After the sixth season of Two Of A Kind, the series came to an end, with Eric Morecambe returning to the BBC. Unfortunately His health wasn’t too great and he suffered a heart attack in 1968. Morecambe and Wise continued working together however and hosted The Morecambe and Wise Show, doing annual BBC Christmas shows from 1968 to 1977, with the 1977 show having an estimated audience of 28,385,000 and in 1976, they were both appointed OBEs. ( Eric Morecambe's wife, Joan, would also received an OBE in 2015, for her work with children's charities.)
The Morecambe and Wise show was a great success. Inspired by Laurel and Hardy, the slapstick humour was great, clean, harmless fun and a simple glance of his bemused, yet blank, look on his face would leave the audience in fits of laughter.

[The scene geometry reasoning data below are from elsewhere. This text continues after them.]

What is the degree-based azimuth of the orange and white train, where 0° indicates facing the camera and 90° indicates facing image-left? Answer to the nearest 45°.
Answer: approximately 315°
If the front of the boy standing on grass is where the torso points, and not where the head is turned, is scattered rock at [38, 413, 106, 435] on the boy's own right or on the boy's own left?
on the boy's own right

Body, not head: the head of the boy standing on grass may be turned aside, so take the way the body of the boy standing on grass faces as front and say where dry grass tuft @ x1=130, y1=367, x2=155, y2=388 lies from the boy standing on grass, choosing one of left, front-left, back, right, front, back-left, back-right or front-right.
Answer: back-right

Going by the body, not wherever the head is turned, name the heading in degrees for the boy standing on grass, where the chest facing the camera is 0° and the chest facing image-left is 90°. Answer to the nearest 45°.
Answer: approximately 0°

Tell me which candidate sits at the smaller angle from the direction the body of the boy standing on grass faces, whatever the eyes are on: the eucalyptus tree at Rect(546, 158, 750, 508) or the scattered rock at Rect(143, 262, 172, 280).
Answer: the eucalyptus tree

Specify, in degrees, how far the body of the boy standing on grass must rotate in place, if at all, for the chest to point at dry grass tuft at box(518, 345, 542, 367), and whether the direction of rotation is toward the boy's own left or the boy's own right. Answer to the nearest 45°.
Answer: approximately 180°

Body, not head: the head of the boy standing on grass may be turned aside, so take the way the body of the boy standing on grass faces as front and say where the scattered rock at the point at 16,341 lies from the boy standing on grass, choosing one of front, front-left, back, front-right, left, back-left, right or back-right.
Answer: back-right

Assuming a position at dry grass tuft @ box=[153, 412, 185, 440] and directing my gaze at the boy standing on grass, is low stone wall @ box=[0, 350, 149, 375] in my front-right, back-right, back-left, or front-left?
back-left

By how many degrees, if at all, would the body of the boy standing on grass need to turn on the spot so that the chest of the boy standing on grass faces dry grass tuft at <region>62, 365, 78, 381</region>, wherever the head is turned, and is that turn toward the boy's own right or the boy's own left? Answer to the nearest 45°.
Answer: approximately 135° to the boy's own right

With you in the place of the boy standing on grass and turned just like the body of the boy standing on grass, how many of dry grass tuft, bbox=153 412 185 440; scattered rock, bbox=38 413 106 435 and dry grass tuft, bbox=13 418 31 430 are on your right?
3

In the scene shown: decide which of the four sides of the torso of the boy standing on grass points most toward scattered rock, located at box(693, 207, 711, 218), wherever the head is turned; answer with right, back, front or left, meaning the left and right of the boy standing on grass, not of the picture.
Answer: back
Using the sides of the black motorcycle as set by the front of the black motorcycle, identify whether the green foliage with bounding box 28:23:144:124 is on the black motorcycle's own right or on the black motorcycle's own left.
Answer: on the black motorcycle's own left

Morecambe and Wise are often compared the the modern comedic duo Ant and Dec, with their honest comedy for all the family. Much like today we may get together as a family to watch the pair host BGT, it was the same for the viewers of The Morecambe and Wise Show.
Over the next few years, Eric Morecambe would feature in many big productions, both sketch shows and movies, always playing the naive and gullible kind, with a fondness for the ladies. He became a well known household name and a large part of the entertainment industry, even to the night he passed away.
In 2002 the BBC did a poll of the greatest Britons in history. The list includes the likes of Princess Diana, Sir Winston Churchill and William Shakespear, including, coming in at 32 our very own Eric Morecambe.
The name Eric Morecambe is one that will echo through our seaside town until the end of time. Whilst the memories may be disappearing, his legacy will live on forever.